People are shocked to learn that so and so committed suicide.
“So and so didn’t exhibit any signs,” they whisper, or
“so and so seemed so normal.”
The degradation of trauma and mental illness is an easily cloaked mask for those of us who are used to living in pain. To represent to the world our inherent normalcy and try to somehow seamlessly fit in among the world around us. But if you’re watching, if you’re really watching the subtleties and paying attention to body language, “warning” words spoken, or lack thereof, all the signs are there. You just have to listen, with your ears, but most especially with your heart. This is where a heightened sense of awareness comes in; a God-wink, a moment in time where you focus on the other rather than yourself. I always thought back then, how could nobody see the signs?

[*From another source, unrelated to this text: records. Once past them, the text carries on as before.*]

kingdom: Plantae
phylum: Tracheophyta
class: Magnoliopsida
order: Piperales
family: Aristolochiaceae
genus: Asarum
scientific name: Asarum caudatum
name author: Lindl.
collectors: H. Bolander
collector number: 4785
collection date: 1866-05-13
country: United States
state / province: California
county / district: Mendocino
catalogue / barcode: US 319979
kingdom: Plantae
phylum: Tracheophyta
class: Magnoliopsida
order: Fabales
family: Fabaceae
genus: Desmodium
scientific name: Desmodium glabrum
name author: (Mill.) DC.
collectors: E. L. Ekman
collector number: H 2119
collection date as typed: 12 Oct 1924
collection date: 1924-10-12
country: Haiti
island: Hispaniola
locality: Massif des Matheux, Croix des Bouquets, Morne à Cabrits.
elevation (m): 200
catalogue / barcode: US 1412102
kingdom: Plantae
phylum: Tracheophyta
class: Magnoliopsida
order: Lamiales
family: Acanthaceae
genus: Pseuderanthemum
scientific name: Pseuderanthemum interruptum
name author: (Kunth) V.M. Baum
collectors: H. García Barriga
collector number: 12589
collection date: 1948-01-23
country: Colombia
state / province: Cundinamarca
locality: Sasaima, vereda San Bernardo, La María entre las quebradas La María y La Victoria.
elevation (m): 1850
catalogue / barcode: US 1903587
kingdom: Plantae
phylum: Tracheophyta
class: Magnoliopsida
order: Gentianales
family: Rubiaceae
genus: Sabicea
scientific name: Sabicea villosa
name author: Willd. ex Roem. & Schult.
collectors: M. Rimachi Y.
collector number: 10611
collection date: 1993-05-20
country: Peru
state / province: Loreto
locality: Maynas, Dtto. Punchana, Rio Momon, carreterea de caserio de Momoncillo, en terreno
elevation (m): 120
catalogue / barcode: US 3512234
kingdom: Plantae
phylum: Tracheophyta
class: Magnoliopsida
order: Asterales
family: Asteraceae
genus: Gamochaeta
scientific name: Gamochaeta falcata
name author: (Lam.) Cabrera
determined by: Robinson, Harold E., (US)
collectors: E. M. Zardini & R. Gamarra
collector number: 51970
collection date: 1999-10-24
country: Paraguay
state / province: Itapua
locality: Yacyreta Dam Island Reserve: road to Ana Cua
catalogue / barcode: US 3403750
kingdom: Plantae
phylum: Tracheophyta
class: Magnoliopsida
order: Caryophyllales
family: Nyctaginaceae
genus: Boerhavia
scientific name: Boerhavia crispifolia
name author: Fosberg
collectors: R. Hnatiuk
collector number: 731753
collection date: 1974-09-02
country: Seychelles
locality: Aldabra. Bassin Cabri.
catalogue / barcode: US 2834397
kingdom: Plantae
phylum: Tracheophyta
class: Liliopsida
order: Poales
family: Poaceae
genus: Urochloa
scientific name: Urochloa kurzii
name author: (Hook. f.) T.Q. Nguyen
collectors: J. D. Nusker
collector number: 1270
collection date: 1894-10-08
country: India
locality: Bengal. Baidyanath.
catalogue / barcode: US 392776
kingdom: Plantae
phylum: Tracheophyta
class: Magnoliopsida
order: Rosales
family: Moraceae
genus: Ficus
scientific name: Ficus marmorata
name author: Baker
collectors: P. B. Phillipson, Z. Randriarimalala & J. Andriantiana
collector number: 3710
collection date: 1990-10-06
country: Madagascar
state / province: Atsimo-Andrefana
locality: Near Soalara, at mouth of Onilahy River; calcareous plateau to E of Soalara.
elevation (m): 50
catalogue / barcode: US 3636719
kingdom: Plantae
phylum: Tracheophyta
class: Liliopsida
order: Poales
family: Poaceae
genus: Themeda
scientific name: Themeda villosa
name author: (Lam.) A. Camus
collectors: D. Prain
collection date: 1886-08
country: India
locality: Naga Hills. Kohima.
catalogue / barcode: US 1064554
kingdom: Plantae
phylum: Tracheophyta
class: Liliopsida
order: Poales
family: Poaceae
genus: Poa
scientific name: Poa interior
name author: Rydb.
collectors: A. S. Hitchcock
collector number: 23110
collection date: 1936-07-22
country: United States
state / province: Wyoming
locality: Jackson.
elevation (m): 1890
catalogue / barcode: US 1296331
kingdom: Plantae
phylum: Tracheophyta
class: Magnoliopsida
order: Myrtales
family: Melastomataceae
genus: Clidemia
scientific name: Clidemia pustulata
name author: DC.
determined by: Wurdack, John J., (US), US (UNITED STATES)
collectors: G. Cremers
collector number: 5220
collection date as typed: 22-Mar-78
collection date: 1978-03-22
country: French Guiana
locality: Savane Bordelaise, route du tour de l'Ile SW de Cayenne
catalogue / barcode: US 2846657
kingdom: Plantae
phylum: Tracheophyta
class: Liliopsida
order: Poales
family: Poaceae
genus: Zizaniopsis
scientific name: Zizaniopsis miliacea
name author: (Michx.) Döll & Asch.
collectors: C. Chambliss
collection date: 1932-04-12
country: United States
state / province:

Sometimes when God is trying to get our attention, we choose to look away.
I called what I did “silent screaming” because that’s what it was, as my behavior was a clear manifestation of my trauma. Bouts of isolation, insomnia, cutting, older boyfriends- every red flag was there. I think back and wonder, did anyone see me? Did anyone notice? The answer was clearly no, as I dove deeper into depression with the mask still firmly tight on my face.
In my isolation, I longed for love, and I found it in an older man named *Cleo. Cleo ran a gym right across from my house, and because of my mental state, I desperately wanted to be in physically good shape. That idea took off when one of my best friends, *Selina, decided that we should do our high school bodybuilding contest. I thought it was a great idea to be able to pour my pain into something bigger than myself, something intensely physical that might help melt away that pain and replace it with something worth living for.
Cleo was the owner of the gym, in his 30’s, married with a kid. He took a liking to me right away, and agreed to train both Selina and me for the competition. But I started to notice his preferential treatment of me right away, like giving me expensive sports drinks, bars, and other items with no charge attached. He told me everything that a 16-year-old sexual abuse victim needed to hear. Looking back, I wonder if these pedophiles read off the same damn script.